Easy and flexible programming
Given a system such as the one in Figure 6, implementing a 1015-qubits circuit with 1-4000 control channels and several parallel decoders running on CPU/GPUs, there is one truth very clear to the experimentalist. This is not going to work if programming is not easy and flexible enough. It’s not only complicated sequences to write. It is also sequences that are expected to change frequently, as new decoding schemes are proposed, better control sequences discovered, and development pushes forward. This is one of the reasons controllers are still mostly built on FPGA and not ASIC, as FPGAs are re-programmable. With OPX controllers, QM continuously releases new firmware that introduces new capabilities as quantum technology develops and its needs are changing.
The OPX’s PPU and its pulse programming language QUA enable fast and easy programming of pulse sequences, while being fully integrated with both CUDA for decoder programming on GPUs and higher-level software, such as QBridge for HPC SLURM schedular integration and OpenQASM3 for gate level coding (Cirq, Qiskit). Integration is a big part of success for quantum controllers, but the programming that comes from integration has to be simple, effective and flexible.
Requirements and benchmarks for quantum controllers
This was just a basic overview of what comes out when considering quantum error correction for useful applications. To dive deeper in the subject feel free to read our recent work in literature [4–5], and check our feedback page and our benchmarking page.

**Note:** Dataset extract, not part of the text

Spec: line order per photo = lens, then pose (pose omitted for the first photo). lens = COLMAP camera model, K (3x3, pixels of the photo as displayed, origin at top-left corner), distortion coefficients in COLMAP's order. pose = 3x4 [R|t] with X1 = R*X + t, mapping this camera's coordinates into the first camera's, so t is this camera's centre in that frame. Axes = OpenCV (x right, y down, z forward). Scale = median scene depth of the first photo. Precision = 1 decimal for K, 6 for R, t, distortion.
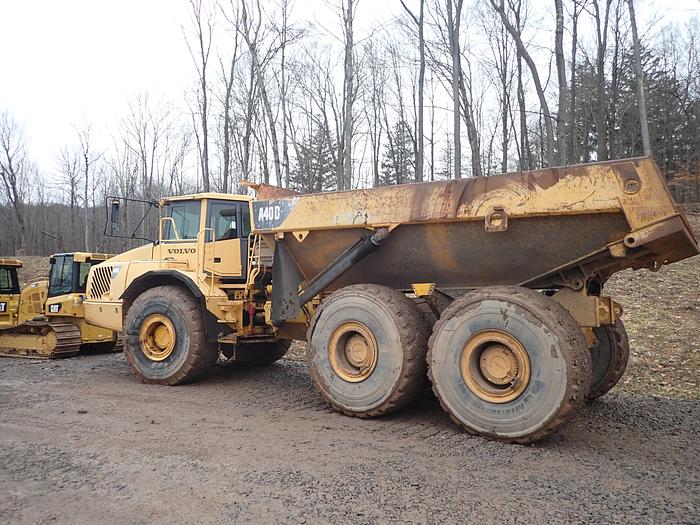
lens RADIAL K [[520.0, 0, 350.9], [0, 520.0, 265.2], [0, 0, 1]] dist [0.000608, 0.006390]
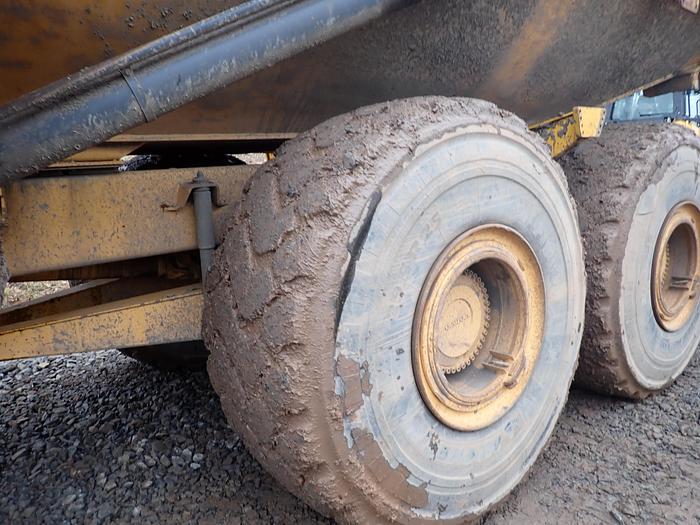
lens RADIAL K [[520.0, 0, 350.9], [0, 520.0, 265.2], [0, 0, 1]] dist [0.000608, 0.006390]
pose [[0.264248, -0.179194, 0.947662, -0.259221], [-0.017049, 0.981566, 0.190359, 0.068151], [-0.964304, -0.066458, 0.256322, 0.893702]]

In the meantime, I leave you with a representation of the operations necessary for a smaller version (d=3) of the d=5 surface code we simulated for this work, showing the hundreds of thousands of gates needed to factorize the number 21. SPOILER: The answer is indeed 3*7.

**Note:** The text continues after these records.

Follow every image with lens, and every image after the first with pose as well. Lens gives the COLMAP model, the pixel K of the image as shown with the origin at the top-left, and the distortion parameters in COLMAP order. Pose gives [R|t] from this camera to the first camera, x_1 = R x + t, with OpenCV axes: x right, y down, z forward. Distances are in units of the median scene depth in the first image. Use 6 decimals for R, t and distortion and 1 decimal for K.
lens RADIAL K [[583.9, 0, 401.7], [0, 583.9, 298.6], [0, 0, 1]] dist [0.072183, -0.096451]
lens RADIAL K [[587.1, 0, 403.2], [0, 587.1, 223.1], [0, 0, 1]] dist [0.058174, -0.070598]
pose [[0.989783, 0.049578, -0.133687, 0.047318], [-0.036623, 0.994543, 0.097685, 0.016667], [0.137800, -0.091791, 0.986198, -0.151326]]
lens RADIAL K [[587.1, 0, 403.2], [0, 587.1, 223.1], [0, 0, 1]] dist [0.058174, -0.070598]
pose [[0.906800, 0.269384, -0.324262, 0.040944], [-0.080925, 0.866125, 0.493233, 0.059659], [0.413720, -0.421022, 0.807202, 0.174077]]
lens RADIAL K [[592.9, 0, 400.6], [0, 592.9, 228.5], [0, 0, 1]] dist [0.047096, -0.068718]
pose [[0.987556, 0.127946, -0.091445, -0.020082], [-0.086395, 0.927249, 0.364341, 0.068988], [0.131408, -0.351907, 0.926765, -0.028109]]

Figure 7: Animation of part of a d=3 surface code for factorizing the number 21.
References
[1] Vandersypen, Lieven MK, et al. “Experimental realization of Shor’s quantum factoring algorithm using nuclear magnetic resonance.” Nature 414.6866 (2001): 883-887.
[2] Xu, Nanyang, et al. “Quantum factorization of 143 on a dipolar-coupling nuclear magnetic resonance system.” Physical review letters 108.13 (2012): 130501.

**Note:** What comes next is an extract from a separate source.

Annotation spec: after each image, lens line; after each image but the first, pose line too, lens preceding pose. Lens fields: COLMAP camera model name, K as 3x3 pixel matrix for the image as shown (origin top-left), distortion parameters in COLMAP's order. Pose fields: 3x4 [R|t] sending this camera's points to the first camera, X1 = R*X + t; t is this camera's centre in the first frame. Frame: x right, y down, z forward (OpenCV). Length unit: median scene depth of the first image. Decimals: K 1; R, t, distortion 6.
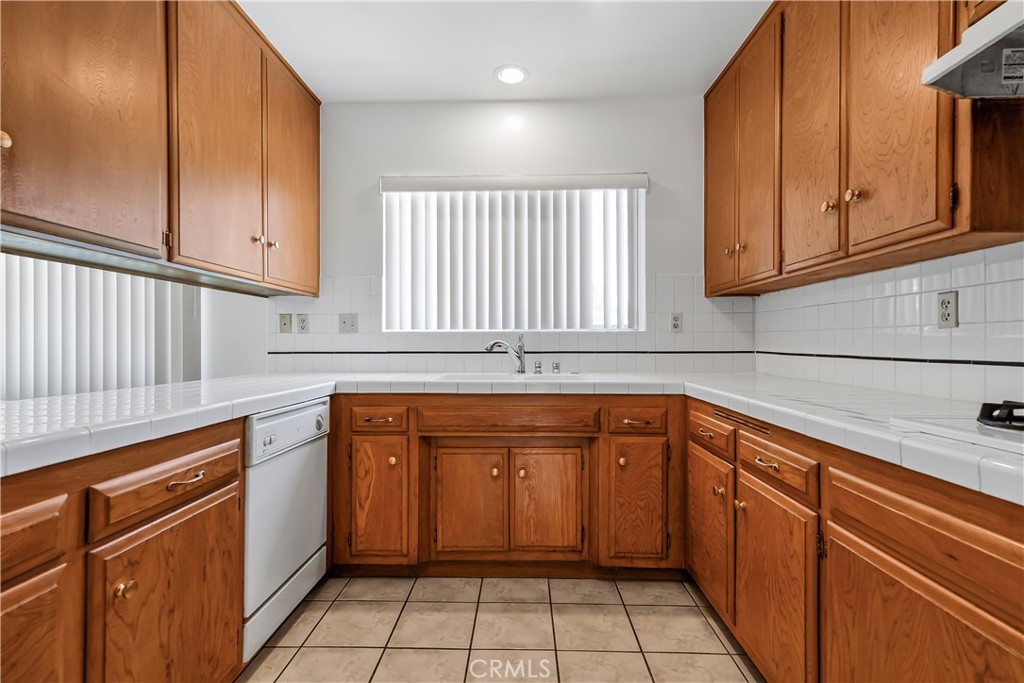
lens RADIAL K [[481.0, 0, 513.8], [0, 481.0, 346.2], [0, 0, 1]] dist [0.016239, 0.001496]
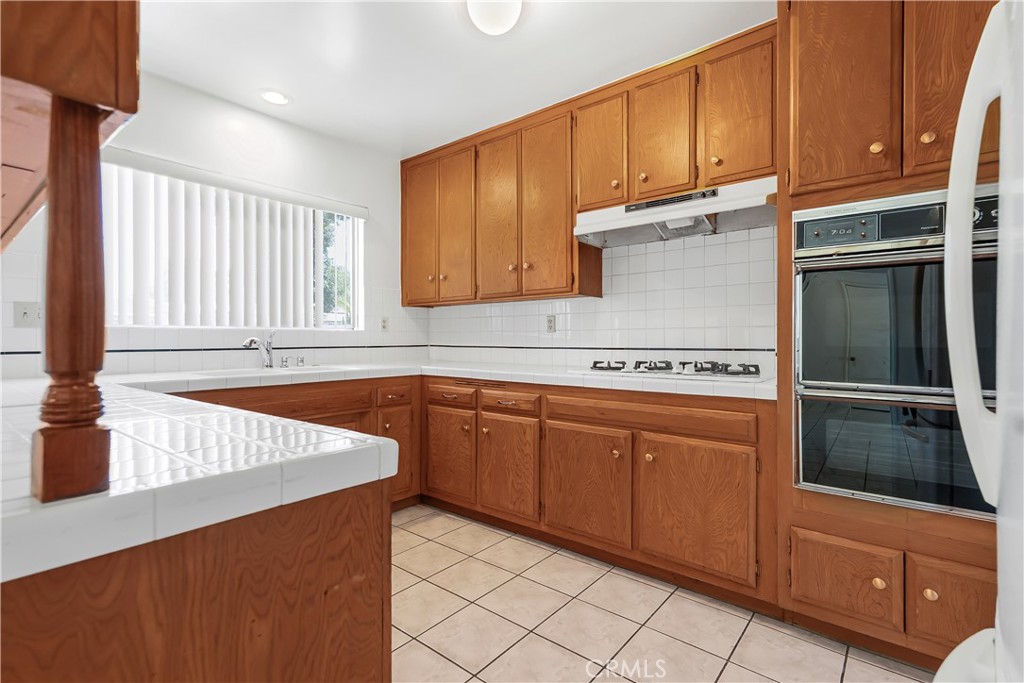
lens RADIAL K [[481.0, 0, 511.8], [0, 481.0, 341.8], [0, 0, 1]] dist [0.016239, 0.001496]
pose [[0.621422, -0.004109, 0.783465, -0.619054], [0.006505, 0.999979, 0.000084, 0.001273], [-0.783449, 0.005044, 0.621435, -0.127618]]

[3] Yan, Bao, et al. “Factoring integers with sublinear resources on a superconducting quantum processor.” arXiv preprint arXiv:2212.12372 (2022).
[4] Ella, Lior, et al. “Quantum-classical processing and benchmarking at the pulse-level.” arXiv preprint arXiv:2303.03816 (2023).
[5] Kurman, Yaniv, et al. “Control Requirements and Benchmarks for Quantum Error Correction.” arXiv preprint arXiv:2311.07121 (2023).